When P.J Wallis, creator of peachy-skinned, button-nosed good-time girl Monica (of Monica: A Girl’s Guide to Being A Girl, its three sequels and four movies) was christened Pandemonia, someone must have been looking into a crystal ball. She might have been born into faded elegance in a dilapidated mansion in the Hudson Valley, but after years of struggle, Pandy Wallis – the fabulously successful author – is cutting a swathe through Manhattan, leaving a trail of trashed pool clubs, shrieking girlfriends and empty pink-champagne bottles in her wake. And then there are the men: if it’s not movie star Doug Stone, with his chiselled jaw and megawatt smile, it’s darkly glamorous celebrity chef husband Jonny Balaga, who brings some very specialised skills to Pandy’s table.
But as a Monica on Top billboard as big as Bergdorf Goodman raises its head about the New York skyline, all is not well in P.J Wallis’s world. Jonny Balaga has sunk his teeth into her earnings, her loyal agent Henry is losing patience and her soul sister, sidekick and saviour – actress SondraBeth Schnowzer (who also happens to play Monica) – has betrayed her. Worst of all, though, P.J. Wallis has had enough of her lucrative alter ego. Yearning to return to her roots, she dodges divorce lawyers, lightning strikes and a giant revolving Lazy Susan. It beings to look like to only way out for Pandemonia is killing Monica – even if it kills her too.
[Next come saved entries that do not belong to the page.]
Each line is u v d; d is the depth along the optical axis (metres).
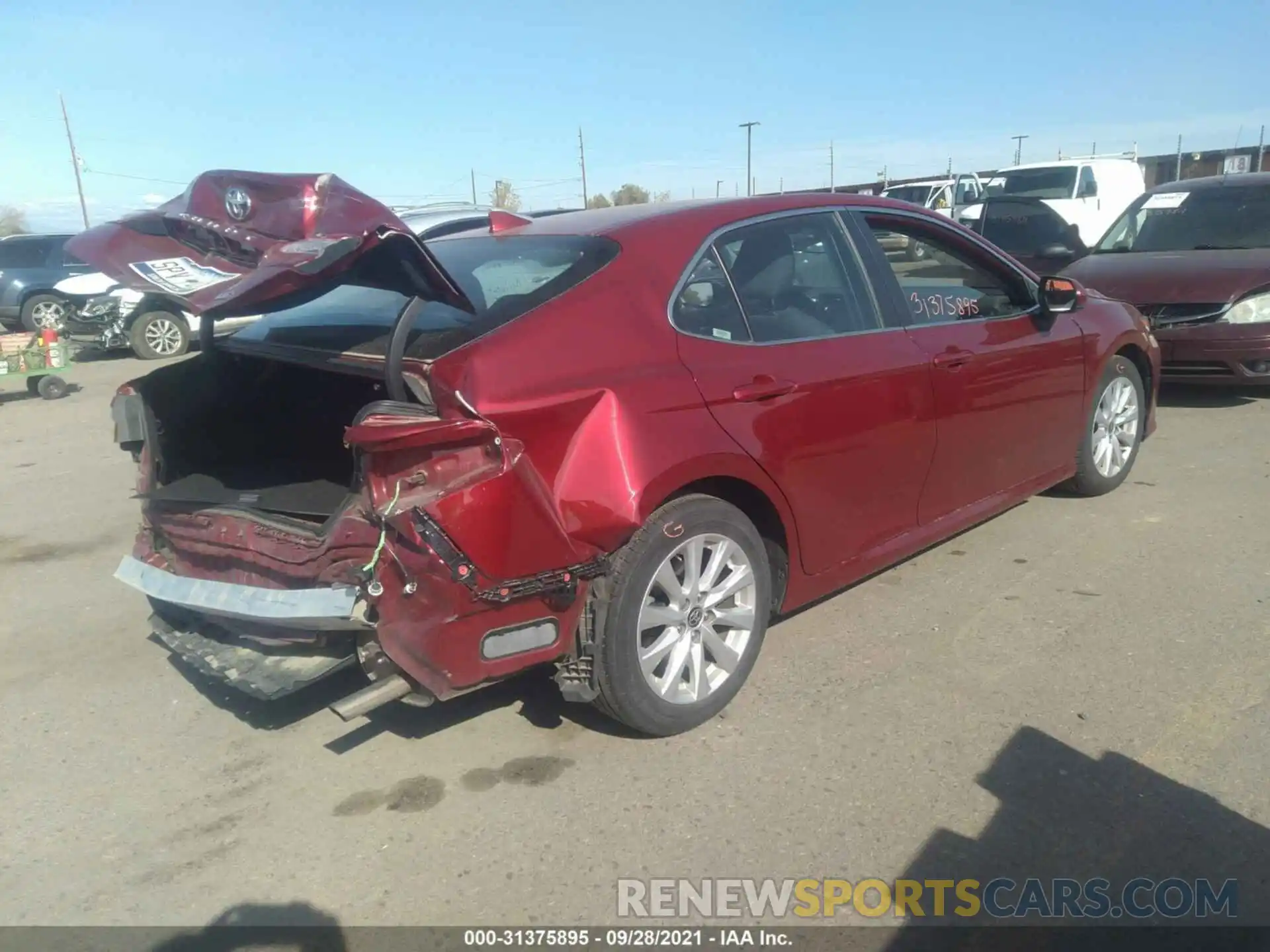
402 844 3.10
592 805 3.24
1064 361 5.21
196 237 3.22
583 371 3.27
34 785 3.53
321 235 2.87
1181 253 8.73
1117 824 3.03
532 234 3.98
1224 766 3.27
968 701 3.74
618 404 3.27
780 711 3.74
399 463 2.96
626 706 3.41
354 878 2.96
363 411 3.00
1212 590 4.61
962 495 4.69
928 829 3.04
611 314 3.41
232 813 3.31
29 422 10.45
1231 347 7.71
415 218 12.05
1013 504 5.14
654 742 3.58
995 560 5.09
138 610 5.11
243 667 3.53
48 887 2.99
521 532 3.03
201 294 2.90
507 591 3.07
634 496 3.22
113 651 4.62
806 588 4.03
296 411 4.12
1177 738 3.45
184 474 4.08
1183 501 5.87
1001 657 4.07
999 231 13.47
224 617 3.48
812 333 3.98
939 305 4.59
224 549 3.54
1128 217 9.69
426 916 2.79
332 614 3.08
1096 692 3.77
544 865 2.97
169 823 3.28
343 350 3.39
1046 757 3.37
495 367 3.09
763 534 3.91
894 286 4.39
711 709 3.65
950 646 4.19
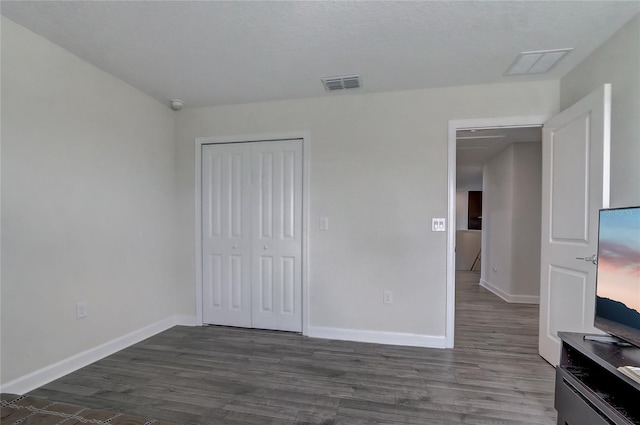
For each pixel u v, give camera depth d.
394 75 2.48
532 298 4.28
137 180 2.81
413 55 2.18
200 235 3.23
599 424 1.27
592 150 1.94
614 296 1.43
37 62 1.99
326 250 2.92
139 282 2.82
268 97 2.95
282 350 2.62
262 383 2.08
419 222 2.74
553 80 2.51
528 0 1.62
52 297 2.09
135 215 2.78
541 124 2.53
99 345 2.43
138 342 2.78
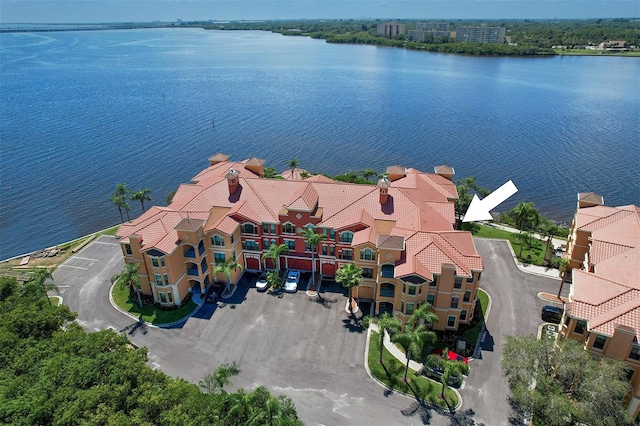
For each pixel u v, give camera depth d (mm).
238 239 66062
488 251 75750
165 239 58969
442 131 157250
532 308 60875
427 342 54281
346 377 49188
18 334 47531
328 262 66500
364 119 172125
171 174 119625
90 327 57375
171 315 59438
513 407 45469
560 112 180750
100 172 119938
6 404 36031
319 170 124188
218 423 37031
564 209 101500
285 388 47781
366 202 65250
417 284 51969
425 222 60469
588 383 39781
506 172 122188
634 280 47594
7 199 104562
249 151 137250
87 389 39188
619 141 144250
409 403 45875
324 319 58438
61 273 70312
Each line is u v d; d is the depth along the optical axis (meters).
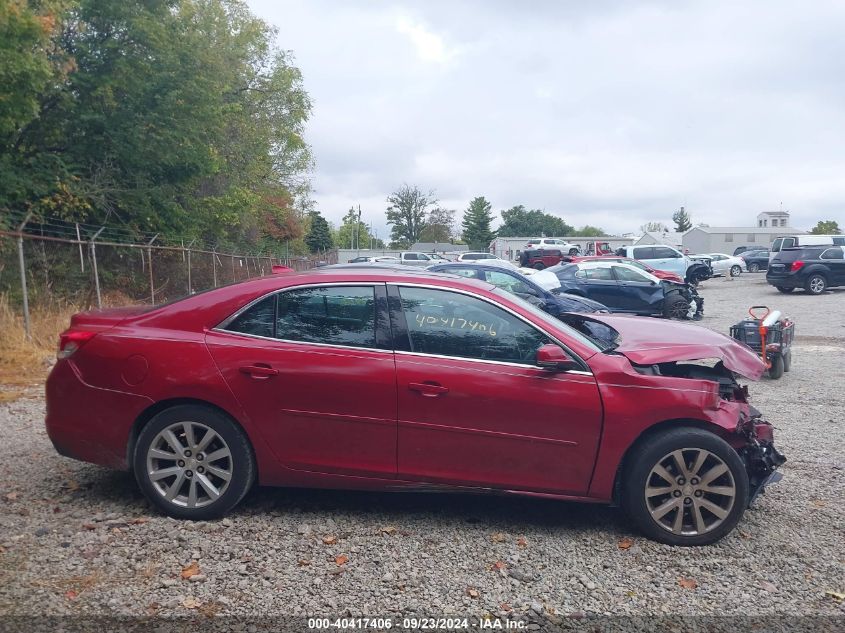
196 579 3.63
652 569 3.93
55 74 18.19
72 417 4.43
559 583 3.74
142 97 20.66
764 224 118.06
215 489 4.34
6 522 4.27
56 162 19.05
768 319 9.84
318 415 4.29
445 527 4.43
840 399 8.61
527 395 4.20
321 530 4.30
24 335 10.84
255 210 35.44
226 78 28.08
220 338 4.40
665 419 4.21
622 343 4.91
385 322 4.39
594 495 4.29
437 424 4.24
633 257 28.22
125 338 4.42
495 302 4.43
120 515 4.41
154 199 21.83
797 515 4.78
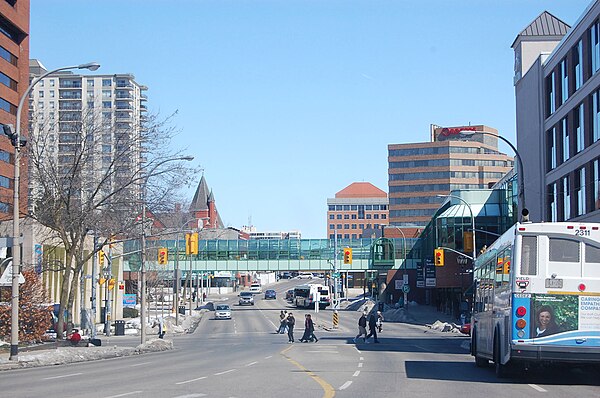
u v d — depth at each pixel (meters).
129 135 43.75
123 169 42.03
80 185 40.53
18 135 27.23
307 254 104.12
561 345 17.44
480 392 16.53
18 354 28.78
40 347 36.00
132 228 45.12
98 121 52.81
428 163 169.50
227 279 185.25
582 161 44.00
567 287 17.55
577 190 45.78
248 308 110.69
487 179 169.75
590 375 21.09
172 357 32.19
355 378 20.00
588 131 42.88
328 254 104.12
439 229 80.69
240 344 45.34
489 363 24.48
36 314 38.62
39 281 43.34
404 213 170.25
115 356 33.94
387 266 102.50
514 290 17.73
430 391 16.64
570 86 46.59
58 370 24.98
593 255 17.58
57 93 159.00
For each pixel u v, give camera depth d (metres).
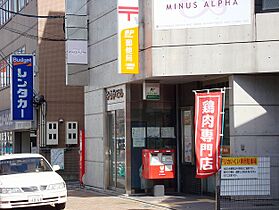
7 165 15.09
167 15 15.27
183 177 17.98
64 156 26.88
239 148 14.76
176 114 18.19
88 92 21.23
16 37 31.67
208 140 11.81
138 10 15.98
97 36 20.00
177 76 15.44
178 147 18.16
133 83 17.62
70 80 20.72
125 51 15.80
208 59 14.89
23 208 15.19
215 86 16.61
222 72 14.78
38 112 27.58
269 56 14.44
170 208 14.13
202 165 11.84
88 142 21.27
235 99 14.80
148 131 17.86
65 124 27.16
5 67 34.03
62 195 14.20
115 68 18.28
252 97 14.88
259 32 14.52
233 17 14.70
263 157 13.23
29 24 28.86
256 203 14.32
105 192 19.06
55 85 27.19
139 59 16.16
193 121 17.36
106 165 19.56
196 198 16.30
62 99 27.23
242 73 14.70
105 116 19.58
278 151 14.88
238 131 14.78
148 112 17.89
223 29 14.78
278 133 14.92
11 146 33.47
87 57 20.91
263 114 14.91
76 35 20.77
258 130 14.85
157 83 17.05
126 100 17.67
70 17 20.67
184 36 15.11
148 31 15.59
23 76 27.48
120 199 16.69
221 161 12.71
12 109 27.28
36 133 28.45
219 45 14.81
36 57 27.50
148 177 16.73
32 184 13.85
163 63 15.27
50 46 27.25
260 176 13.19
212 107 11.84
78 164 26.98
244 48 14.62
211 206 14.23
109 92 19.22
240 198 14.32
In ‘Killing Monica’, Bushnell spoofs and skewers her way through pop culture, celebrity worship, fame and even the meaning of life itself, when a famous writer must resort to faking her own death in order to get her life back from her most infamous creation – Monica. With her trademark humour and style, Killing Monica is Bushnell’s sharpest, funniest book to date.
What I thought:
I was so excited when I saw Killing Monica come up on the publisher’s list last month. I’ve been a Candace Bushnell fan for a long time – like most of us, I started by watching Sex and the City and then moved into reading her books. I couldn’t wait to sink my teeth into this one.
It just didn’t happen for me though. I found the characters one-dimensional, lacking in depth and this, in turn, meant that I found it difficult to connect with them and thus care about the outcome of the story.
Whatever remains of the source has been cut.